I finally found a group of people who I could trust, who prayed for me as I struggled through learning to open up about my past and overcoming my fears.

Now, I’ve been able to share my testimony, including that part, with a group on a mission trip in Rome, Italy, with my youth group at home, with a group on a recent trip to Israel through MoBap, and with multiple individual people over the past two years.

While it was a horrible event and not an easy thing to go through, I cling to the fact that God uses everything for good, for His glory, and that He has a plan to do exactly that with my story.

My prayer is that I can change someone’s life who either has gone through the same thing I have in the past, or is struggling with it happening recently.

There is hope. There is a light at the end. I’ve been there. I’ve seen it.

When all hope seems lost, when you feel like giving up, when the pain is overwhelming, there’s a hand holding you up, just as it held me up.

When you feel all alone and you feel you can’t trust anyone, there is Someone who is still there, no matter what. Someone who won’t break your trust, who picks up the shattered pieces of your heart and puts them back together, one piece at a time, until you are once again a beautiful vessel whose scars only make you more precious.

Without God and my faith in Him, I would never have overcome my past. I wouldn’t have come to Missouri Baptist for a Bible degree. I wouldn’t have learned to trust again. And I definitely wouldn’t have the strength to stand up and tell people about my journey to get where I am.

People have asked me if I would change what happened to me, if I could.

My answer is no.

Why?

Because I believe with all my heart that God has a reason for everything that happens, and because of what happened in my life, I have the ability to understand exactly what a lot of young women are going through and struggling with. I can help them in ways that someone who has never experienced that ever could.

Even though it was extremely hard, I wouldn’t change it. It’s shaped a lot of who I am today and my faith grew exponentially through it.

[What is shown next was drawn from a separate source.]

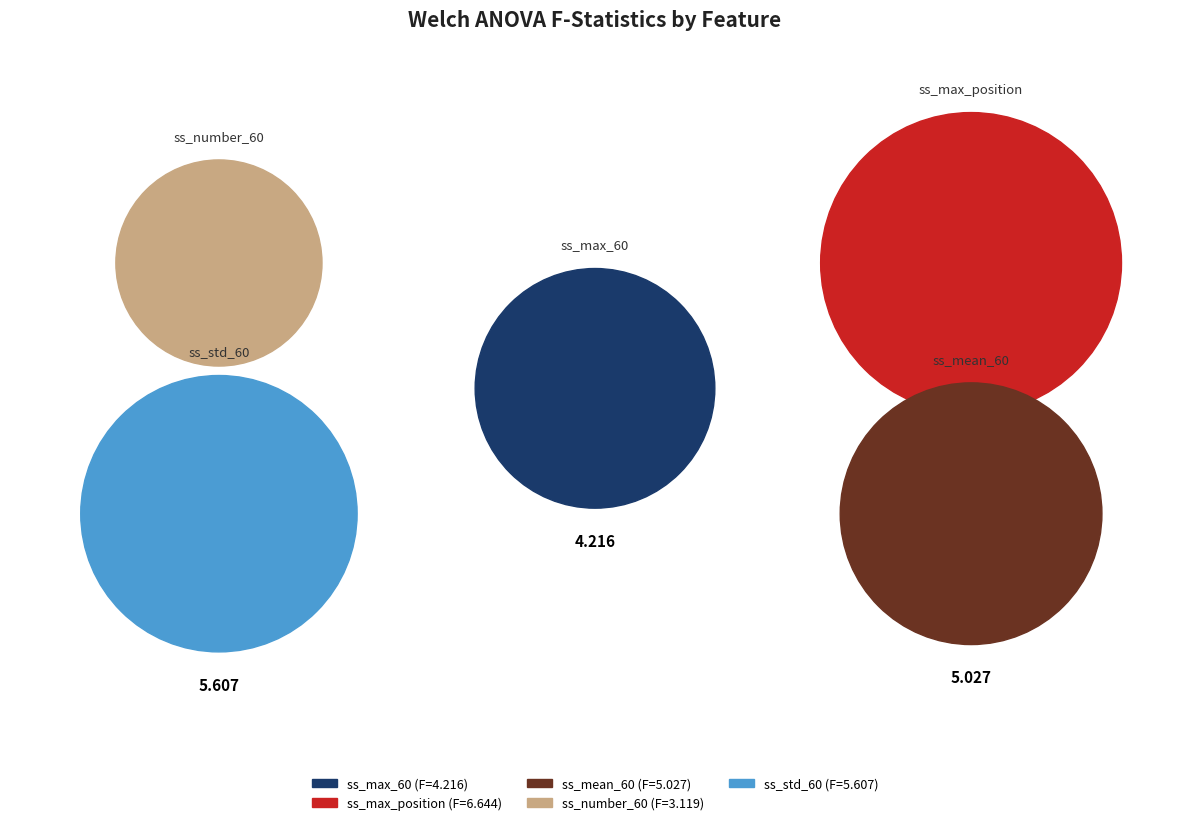

Is it true that ss_std_60 is 33% of the pie?

False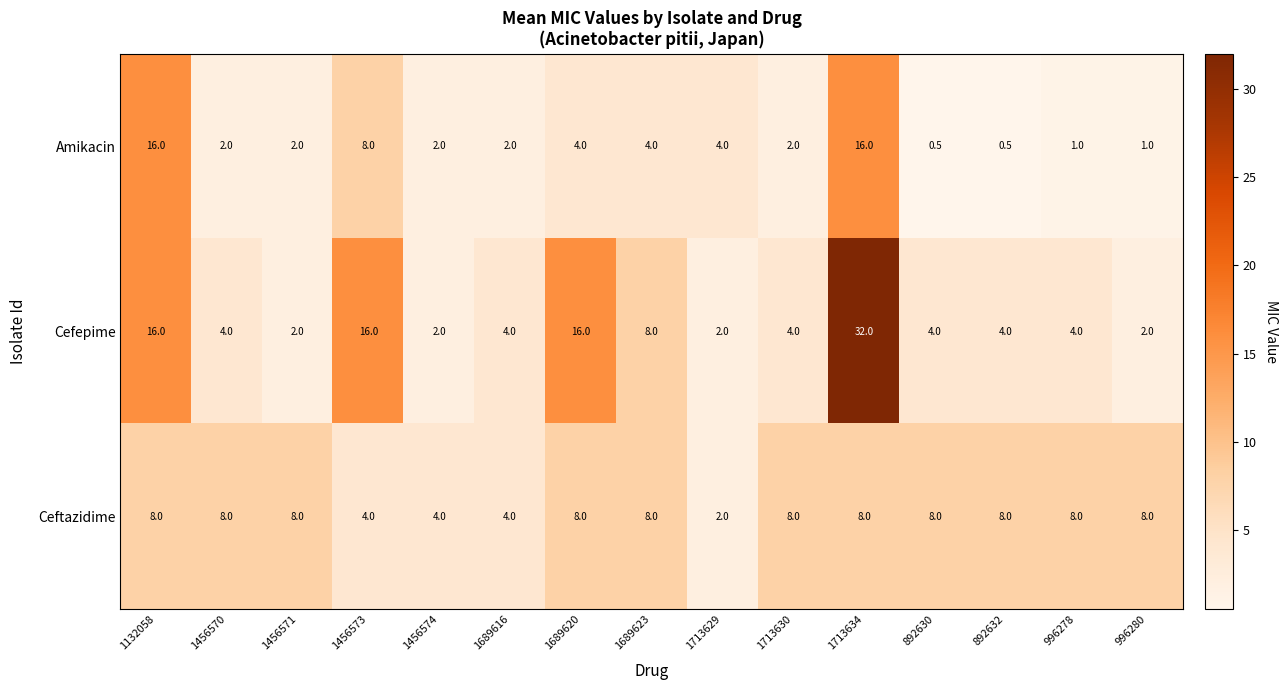

What is the average value of the Amikacin series?

4.3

Having been in that place and come through it, I know with all my heart that God knows what He’s doing and He has a plan to work it out for good, and knowing that, I’m able to face every new bend in the road and each new railroad crossing with confidence and trust in the Lord.

It’s my prayer that you are able to do the same.

By Esther Wysong

Esther Wysong is a staff journalist for MBU Timeline and is graduating with two degrees, one in criminal justice and the other in ministry and leadership. She is from Thompsonville, a small town in Southern Illinois. She currently works in the cafeteria on campus, hopes to pursue a master’s degree in counseling and loves photography, writing and being outside.